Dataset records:
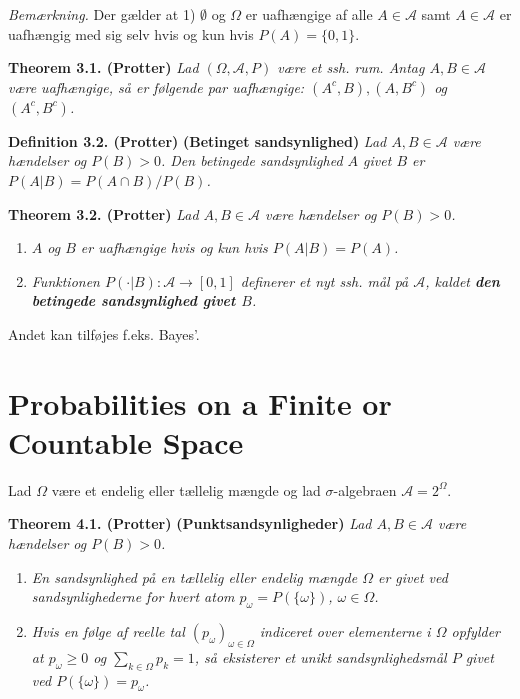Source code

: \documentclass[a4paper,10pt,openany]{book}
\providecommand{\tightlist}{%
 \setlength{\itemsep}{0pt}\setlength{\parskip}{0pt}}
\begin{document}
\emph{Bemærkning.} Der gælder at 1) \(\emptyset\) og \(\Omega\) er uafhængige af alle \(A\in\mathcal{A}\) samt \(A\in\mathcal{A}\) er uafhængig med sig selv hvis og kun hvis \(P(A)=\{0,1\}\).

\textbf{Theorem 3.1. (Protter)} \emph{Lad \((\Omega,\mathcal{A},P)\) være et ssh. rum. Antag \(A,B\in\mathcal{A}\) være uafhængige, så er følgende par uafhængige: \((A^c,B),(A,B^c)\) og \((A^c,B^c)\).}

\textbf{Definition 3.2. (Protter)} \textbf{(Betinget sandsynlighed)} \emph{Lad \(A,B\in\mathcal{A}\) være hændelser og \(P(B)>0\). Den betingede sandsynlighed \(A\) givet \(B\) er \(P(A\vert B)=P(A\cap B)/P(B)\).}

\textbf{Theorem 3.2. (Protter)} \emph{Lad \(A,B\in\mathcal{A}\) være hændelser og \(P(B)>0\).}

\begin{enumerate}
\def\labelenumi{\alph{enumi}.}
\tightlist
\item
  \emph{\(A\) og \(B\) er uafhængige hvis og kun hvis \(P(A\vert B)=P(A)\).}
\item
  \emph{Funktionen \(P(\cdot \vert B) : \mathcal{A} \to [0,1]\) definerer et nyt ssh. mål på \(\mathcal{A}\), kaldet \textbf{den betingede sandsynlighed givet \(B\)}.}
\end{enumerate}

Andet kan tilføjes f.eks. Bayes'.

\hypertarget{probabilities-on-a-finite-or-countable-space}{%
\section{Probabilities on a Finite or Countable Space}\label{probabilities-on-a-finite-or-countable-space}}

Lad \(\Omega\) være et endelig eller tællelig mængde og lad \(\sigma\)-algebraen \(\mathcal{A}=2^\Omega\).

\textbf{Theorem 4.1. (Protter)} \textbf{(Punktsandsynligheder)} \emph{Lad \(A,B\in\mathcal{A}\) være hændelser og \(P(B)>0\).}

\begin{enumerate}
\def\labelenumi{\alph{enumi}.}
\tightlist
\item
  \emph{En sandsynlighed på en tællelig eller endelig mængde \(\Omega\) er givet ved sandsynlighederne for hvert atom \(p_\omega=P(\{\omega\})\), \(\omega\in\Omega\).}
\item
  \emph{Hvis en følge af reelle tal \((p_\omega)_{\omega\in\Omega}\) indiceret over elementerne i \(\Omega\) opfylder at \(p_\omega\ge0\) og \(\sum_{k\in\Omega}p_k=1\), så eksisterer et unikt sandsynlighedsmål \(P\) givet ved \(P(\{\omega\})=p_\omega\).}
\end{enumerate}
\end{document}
...
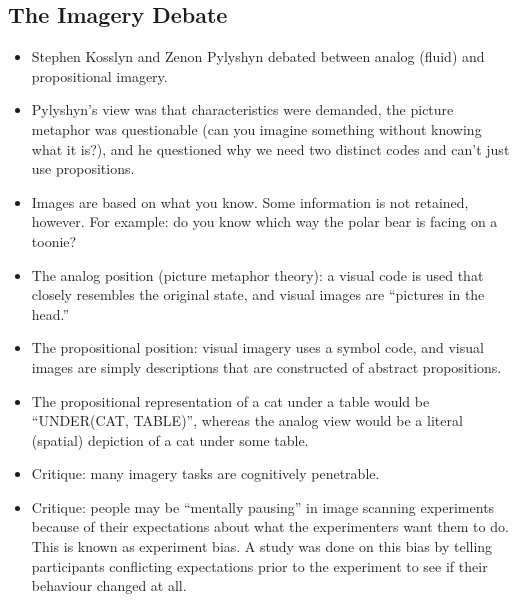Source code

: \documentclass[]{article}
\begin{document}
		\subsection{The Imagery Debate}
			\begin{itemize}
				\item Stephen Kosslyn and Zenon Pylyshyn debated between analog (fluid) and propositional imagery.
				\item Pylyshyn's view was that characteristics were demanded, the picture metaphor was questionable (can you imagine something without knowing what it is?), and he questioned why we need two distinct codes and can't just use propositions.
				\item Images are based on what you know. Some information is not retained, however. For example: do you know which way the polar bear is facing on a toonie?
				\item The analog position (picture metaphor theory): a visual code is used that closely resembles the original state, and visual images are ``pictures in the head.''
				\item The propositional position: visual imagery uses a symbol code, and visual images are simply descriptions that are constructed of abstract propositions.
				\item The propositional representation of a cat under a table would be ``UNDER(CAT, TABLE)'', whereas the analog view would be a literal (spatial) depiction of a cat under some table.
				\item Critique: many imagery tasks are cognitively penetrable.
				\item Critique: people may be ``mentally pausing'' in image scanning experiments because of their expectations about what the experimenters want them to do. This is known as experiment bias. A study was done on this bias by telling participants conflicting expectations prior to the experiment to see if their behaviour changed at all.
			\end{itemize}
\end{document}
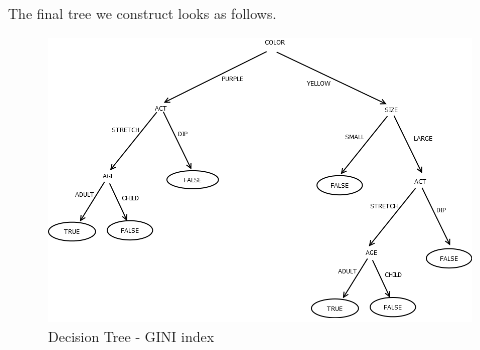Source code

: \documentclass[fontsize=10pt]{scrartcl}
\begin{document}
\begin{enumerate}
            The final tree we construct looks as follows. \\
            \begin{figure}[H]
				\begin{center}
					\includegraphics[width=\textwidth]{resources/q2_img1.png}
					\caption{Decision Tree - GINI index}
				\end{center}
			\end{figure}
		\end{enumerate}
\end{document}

* Problem to solve:
Provide solely the number of lines in the data that include the word "propositions".

* Expected output:
2